The drawings — on display till January 30 — are just one facet of Deb’s many talents. I was in for a surprise when I first went to meet him about 15 years ago at his quarters in Jorasanko, adjacent to Rabindranath Tagore’s home in north Kolkata, which also served as the humanities wing of Rabindra Bharati University from where Deb retired as dean of faculty of the visual arts section. He had displayed his art works fashioned from diverse materials on the staircase. The interiors of his flat and its walls were cluttered with more such creations. Some of these works were displayed at an exhibition called Play for Joy of Seeing at Kolkata’s Aakriti Art Gallery in 2012-2013.
When I met him recently at his own flat in south Kolkata’s Bansdroni, where he has been living since his retirement in 2005, I was in for another surprise. The interiors were as neatly arranged as in any other middle-class home. In the course of the interview he disclosed he sat down to work whenever he wanted, sometimes immediately after getting out of his bed and on the bed itself. He had turned his bed into his studio during the pandemic. His studio was in a flat close by. It was now chock-a-block with carefully packed works.
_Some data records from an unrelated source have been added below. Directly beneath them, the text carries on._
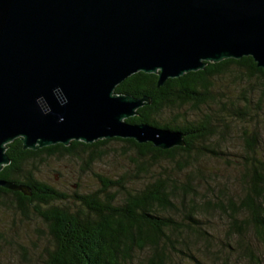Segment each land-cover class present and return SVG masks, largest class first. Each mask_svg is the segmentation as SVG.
<instances>
[{
    "label": "trees",
    "instance_id": "obj_1",
    "mask_svg": "<svg viewBox=\"0 0 264 264\" xmlns=\"http://www.w3.org/2000/svg\"><path fill=\"white\" fill-rule=\"evenodd\" d=\"M158 79L137 72L116 92L149 97L151 102L127 121L181 131L182 146L162 149L119 137L37 150L24 149L21 138L8 144L11 163L0 178L26 185L31 193L0 187V209L13 222L20 217L45 225L38 229L47 240L44 253H38L41 264H174V255L194 258L199 241L208 248L218 243L210 225L214 212L226 223L222 263L239 249L253 264H264V69L245 56L208 62L163 86ZM229 142L238 152L223 150ZM111 143L121 146L129 162L113 178L92 169L108 156ZM48 157L80 162L100 187L68 194L41 180L38 173ZM210 160L238 171L239 194L230 193L227 182L206 165ZM0 236L14 240L28 258L23 263L31 264V253L18 238ZM256 246H262L260 252Z\"/></svg>",
    "mask_w": 264,
    "mask_h": 264
},
{
    "label": "water",
    "instance_id": "obj_2",
    "mask_svg": "<svg viewBox=\"0 0 264 264\" xmlns=\"http://www.w3.org/2000/svg\"><path fill=\"white\" fill-rule=\"evenodd\" d=\"M245 56L264 69V0H0V171L17 138L32 150L113 137L182 146L181 131L128 122L151 100L117 86Z\"/></svg>",
    "mask_w": 264,
    "mask_h": 264
},
{
    "label": "rangeland",
    "instance_id": "obj_3",
    "mask_svg": "<svg viewBox=\"0 0 264 264\" xmlns=\"http://www.w3.org/2000/svg\"><path fill=\"white\" fill-rule=\"evenodd\" d=\"M108 149V156L95 161L92 164V169L95 172L113 178L119 175L124 168H127L129 162L127 158L121 156L125 155L122 153L121 146H118L116 143H111ZM223 150L227 153H231L229 155H232L238 152L237 144L229 142L223 146ZM206 165L216 171L221 177V181L227 182L230 193H240V187L236 182L238 171L232 169V167L223 160H210ZM38 177L68 194H72L74 190L83 194L94 191L100 187V182L94 176L93 172L84 171L80 162L69 157L46 158L38 173ZM14 220L15 222H13V216L8 211L0 209V232H7L9 237H13L15 240L19 239L31 253L29 256L31 257V264H41L42 261L38 257V253H44L47 240L44 237V233L39 232V230H43L45 225L36 220H34L33 223H28L21 220L20 217ZM210 225L213 226L211 231L217 237L216 240L218 243H214L212 247L208 248L207 242L199 241L198 248L195 246L192 253L194 258H187L184 256L177 257L174 255V264H223L222 259H220V254L224 245L221 243V239L227 240L226 223L224 219L219 217L217 212H214L210 219ZM256 247L260 252L262 246ZM16 248L17 245L14 240L4 241L0 236V264H24L23 262L26 261V259L28 260V258L24 257L22 250H16ZM219 249L220 251L216 252ZM238 251L239 249H237V251L233 250L230 253L227 264H253L249 259L240 256Z\"/></svg>",
    "mask_w": 264,
    "mask_h": 264
},
{
    "label": "clouds",
    "instance_id": "obj_4",
    "mask_svg": "<svg viewBox=\"0 0 264 264\" xmlns=\"http://www.w3.org/2000/svg\"><path fill=\"white\" fill-rule=\"evenodd\" d=\"M41 98H37V103L39 104V100H40ZM64 103H67V99H65V101H64ZM61 106H63V104L61 105ZM50 111V110H49ZM43 115H47V114H49V112H43L42 113Z\"/></svg>",
    "mask_w": 264,
    "mask_h": 264
}]
</instances>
Only one work was hanging from a wall — a likeness of Rabindranath, his flowing beard created with remnants of canvases.
Deb said his ability to work playfully in various media using unconventional material stemmed from his training at Kala Bhavana in Santiniketan where they were not expected to specialise in anything. The only qualities that all his works have in common are his clarity of vision and a cheeky sense of humour that makes light of catastrophes. In all his art works made with found objects, his human figures seem to be hanging, quite literally, by a thread. Yet there is always a burst of rainbow colours.
He is adept at making figurative drawings that turn abstract as his quirky lines go for a roller-coaster ride at breakneck speed. As his current exhibition shows, he is a master of creating variegated textures and surfaces. Pulp, terracotta, glass bottles, pieces of rejected cloth, leather and canvas are ingredients that create fascinating objects in psychedelic shades.
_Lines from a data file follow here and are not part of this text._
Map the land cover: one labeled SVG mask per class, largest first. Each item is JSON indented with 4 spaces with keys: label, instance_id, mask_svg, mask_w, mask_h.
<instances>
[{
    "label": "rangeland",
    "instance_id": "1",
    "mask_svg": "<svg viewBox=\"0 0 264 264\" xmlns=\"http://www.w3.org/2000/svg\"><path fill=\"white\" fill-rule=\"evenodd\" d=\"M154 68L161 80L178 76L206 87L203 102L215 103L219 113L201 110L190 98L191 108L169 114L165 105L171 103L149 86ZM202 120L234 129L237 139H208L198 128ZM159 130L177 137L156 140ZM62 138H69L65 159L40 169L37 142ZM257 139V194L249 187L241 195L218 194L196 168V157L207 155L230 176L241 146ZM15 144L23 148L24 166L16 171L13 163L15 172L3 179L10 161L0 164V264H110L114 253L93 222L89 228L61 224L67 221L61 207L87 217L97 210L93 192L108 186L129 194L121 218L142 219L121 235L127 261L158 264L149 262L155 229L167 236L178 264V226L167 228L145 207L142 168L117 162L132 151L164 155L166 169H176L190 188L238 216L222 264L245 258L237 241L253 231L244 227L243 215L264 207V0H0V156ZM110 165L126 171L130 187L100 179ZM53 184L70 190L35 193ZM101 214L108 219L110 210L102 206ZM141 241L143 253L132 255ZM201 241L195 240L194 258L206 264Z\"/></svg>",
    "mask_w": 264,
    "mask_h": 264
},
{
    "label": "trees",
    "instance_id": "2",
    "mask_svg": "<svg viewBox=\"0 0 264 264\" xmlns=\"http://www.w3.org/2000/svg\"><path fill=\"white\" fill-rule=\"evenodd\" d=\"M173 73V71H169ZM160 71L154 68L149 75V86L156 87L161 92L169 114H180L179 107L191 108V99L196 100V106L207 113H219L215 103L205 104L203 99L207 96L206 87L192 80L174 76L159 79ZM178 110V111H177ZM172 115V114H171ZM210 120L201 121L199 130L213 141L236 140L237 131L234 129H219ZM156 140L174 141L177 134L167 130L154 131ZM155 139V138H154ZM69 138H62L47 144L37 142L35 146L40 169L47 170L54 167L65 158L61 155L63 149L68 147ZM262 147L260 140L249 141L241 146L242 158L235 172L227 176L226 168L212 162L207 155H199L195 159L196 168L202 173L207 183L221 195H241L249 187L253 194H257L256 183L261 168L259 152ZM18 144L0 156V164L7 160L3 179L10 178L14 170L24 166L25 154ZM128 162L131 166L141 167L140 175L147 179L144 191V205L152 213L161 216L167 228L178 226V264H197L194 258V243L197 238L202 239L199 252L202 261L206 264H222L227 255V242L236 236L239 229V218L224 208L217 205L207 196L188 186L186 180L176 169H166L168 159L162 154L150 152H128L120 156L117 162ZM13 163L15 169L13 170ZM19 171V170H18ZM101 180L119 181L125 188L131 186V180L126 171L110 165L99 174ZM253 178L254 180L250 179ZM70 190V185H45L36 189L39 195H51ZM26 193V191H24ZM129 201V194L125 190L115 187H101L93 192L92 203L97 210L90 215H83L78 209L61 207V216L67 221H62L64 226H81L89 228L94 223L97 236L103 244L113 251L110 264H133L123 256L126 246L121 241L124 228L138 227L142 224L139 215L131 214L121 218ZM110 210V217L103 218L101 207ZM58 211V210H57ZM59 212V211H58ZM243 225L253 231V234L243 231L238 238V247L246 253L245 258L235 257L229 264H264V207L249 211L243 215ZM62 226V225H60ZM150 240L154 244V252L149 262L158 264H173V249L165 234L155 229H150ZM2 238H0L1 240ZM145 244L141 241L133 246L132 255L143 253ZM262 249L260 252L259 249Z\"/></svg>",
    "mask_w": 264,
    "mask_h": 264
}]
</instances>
Sedate and affable, quite in keeping with his image of being one of the teachers responsible for turning Rabindra Bharati into a renowned visual arts institution, Deb never reveals his wacky side.
Born in Sylhet, Bangladesh, in 1943, his family moved to Agartala in Tripura when he was five. Drawing a portrait of Rabindranath for the poet’s centenary celebrations was the only aptitude he showed for art. But his art teacher, Sailesh Chandra Deb Burman, himself from that institution, advised him to join Kala Bhavana at a time when Ramkinkar Baij and Benode Behari Mukherjee were going strong. Deb went to Baroda thereafter, but Santiniketan always acted as an impetus.